Bakan Müezzinoğlu iş garantili memurluk döneminin tarihe karışacağını belirtrek referandumdan sonra harekete geçileceğinin işaretini verdi.
Yani 657 güvencesi tarih olacak... Köle gibi kullanma, sonra etinden, sütünden, siyasi itaatından yararlanma dönemi başlasın emi! Hele evet-hayır arifesinde üç milyon memuru tehdit etmek ‘kimden yanasın be bakan’ dedirtmez mi?
Böyle bir şeyi yapabilmek için memurun şimdiki şartların fevkinde kazanımları olmalı. Öyle oyuncağını çocuğun elinden alırcasına emekleriyle öre öre aldıklarını memurların elinden almak kolay mı?

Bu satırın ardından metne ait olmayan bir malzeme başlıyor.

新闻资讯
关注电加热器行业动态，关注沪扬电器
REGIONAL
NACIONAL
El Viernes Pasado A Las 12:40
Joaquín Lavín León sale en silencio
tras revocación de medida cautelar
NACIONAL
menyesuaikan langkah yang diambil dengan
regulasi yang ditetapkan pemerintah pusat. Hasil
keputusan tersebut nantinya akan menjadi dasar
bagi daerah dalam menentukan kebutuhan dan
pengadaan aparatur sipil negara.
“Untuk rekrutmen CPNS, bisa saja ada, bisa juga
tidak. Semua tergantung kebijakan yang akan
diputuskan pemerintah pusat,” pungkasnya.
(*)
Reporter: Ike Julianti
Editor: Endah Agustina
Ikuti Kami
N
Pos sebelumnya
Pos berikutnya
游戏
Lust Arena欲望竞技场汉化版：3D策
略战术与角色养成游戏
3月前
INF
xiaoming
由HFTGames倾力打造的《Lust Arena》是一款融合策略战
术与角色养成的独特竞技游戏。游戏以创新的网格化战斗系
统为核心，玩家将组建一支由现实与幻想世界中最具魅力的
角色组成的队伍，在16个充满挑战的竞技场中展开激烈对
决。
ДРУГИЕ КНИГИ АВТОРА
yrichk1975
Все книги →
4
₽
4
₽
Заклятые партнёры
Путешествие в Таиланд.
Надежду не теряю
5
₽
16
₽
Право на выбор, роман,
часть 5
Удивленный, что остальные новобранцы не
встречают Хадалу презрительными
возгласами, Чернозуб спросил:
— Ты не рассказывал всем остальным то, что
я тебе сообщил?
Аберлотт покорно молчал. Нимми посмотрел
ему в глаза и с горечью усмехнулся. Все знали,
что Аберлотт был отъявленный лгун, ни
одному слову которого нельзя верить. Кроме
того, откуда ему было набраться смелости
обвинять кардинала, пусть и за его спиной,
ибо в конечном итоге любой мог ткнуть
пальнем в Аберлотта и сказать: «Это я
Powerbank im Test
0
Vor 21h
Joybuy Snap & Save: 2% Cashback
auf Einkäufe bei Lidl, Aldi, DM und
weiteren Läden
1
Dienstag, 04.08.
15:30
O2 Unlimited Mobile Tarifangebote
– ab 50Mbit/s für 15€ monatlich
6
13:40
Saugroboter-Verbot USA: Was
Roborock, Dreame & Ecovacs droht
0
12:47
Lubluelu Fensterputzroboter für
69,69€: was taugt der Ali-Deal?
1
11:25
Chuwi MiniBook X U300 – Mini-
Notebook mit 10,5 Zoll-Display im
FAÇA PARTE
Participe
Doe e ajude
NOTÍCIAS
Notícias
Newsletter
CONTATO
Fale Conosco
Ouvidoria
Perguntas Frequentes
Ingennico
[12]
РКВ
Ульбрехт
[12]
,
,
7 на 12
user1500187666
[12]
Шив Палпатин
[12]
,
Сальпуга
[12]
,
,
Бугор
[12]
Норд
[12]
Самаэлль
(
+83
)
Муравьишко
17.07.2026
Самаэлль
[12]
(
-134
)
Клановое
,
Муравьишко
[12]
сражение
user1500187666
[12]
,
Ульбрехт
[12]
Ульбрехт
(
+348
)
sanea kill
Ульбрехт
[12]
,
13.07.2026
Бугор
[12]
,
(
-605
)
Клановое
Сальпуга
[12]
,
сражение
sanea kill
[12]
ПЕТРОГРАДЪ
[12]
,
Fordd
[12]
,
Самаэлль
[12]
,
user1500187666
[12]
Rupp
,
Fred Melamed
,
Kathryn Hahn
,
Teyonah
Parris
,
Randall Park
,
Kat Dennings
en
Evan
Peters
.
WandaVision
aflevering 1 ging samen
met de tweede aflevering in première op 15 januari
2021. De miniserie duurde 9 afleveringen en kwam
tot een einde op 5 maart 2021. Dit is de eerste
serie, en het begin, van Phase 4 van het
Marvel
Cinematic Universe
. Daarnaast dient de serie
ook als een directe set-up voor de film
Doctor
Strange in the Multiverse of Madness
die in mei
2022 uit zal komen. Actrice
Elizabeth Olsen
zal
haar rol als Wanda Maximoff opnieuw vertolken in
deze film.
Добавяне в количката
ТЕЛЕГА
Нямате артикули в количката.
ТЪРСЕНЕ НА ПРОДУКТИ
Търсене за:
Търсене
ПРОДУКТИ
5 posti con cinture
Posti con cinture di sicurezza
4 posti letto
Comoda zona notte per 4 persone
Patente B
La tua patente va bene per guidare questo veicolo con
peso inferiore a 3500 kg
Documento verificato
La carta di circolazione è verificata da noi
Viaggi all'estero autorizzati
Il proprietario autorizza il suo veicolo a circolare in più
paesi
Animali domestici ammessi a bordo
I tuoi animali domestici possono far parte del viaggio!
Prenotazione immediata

Erdoğan için şu an yollara düşmüş birçok arkadaş Müezzinoğlu’nun beyanatından sonra beni aradılar. Ortak bir soru olarak “Bakan acaba ciddi mi” diye sordular. Ben de “Zamansız öten horozun akıbetini bilir misiniz” dedim. Güldüler...Ben de böylesine tecrübeli bir bakanın bıçak sırtı bir refarandum sürecinde üç çarpı dört eder on iki hesabını hesaba katmaması “Cervantes’in Don Kişot eserindeki maceracı ihtiyar şövalye Sanço Panço’yu taklit ettiğini gösteriyor” tahlilinde bulundum.
Bakınız, böylesine olmayacak duaya amin demekhem referandumun evet çıkmasına hem de 2019’daki Cumhurbaşkanlık seçiminde Reis’in cumhurun reisi olmasına içten içe takoz koymaktan öte bir anlam içermez. Bakan Müezzinoğlu 15 Temmuz’da Türkiye’nin dört bir tarafındaki camide okunan selaları ve o eşsiz sedaların anlamını soyadından mütevvelit başta kendisi bilmesi gerekir.
Zaten, FETÖ’den arınmış memurlar zaten şuan çalışıyor, görevini bihakkın yapıyor. Nasıl kiMüezzinoğlu gibi kişileri bakan olacak bilgiyle donatan hocaları memurdu, bugün de aynı evsafta binlerce memur var.Türkiye bir beka sorunuyla karşı karşıya kaldığı bir dönemde, savuşturulacak onlarca bela varken gündemi ‘memura amirden not vatandaştan zot’ şeklinde özetlenecek bir beyanatın hangi istikamete hizmettir, biz anlayamadık. Eğer böyle bir şeyin gerçekten yapılacağına dönük inat sürerse; bizden uyarması ‘evet’ sıkıntıya girer, Tayyip Erdoğan’ın gök kubbede hoş bir seda bırakma emeli tuzbuz olur.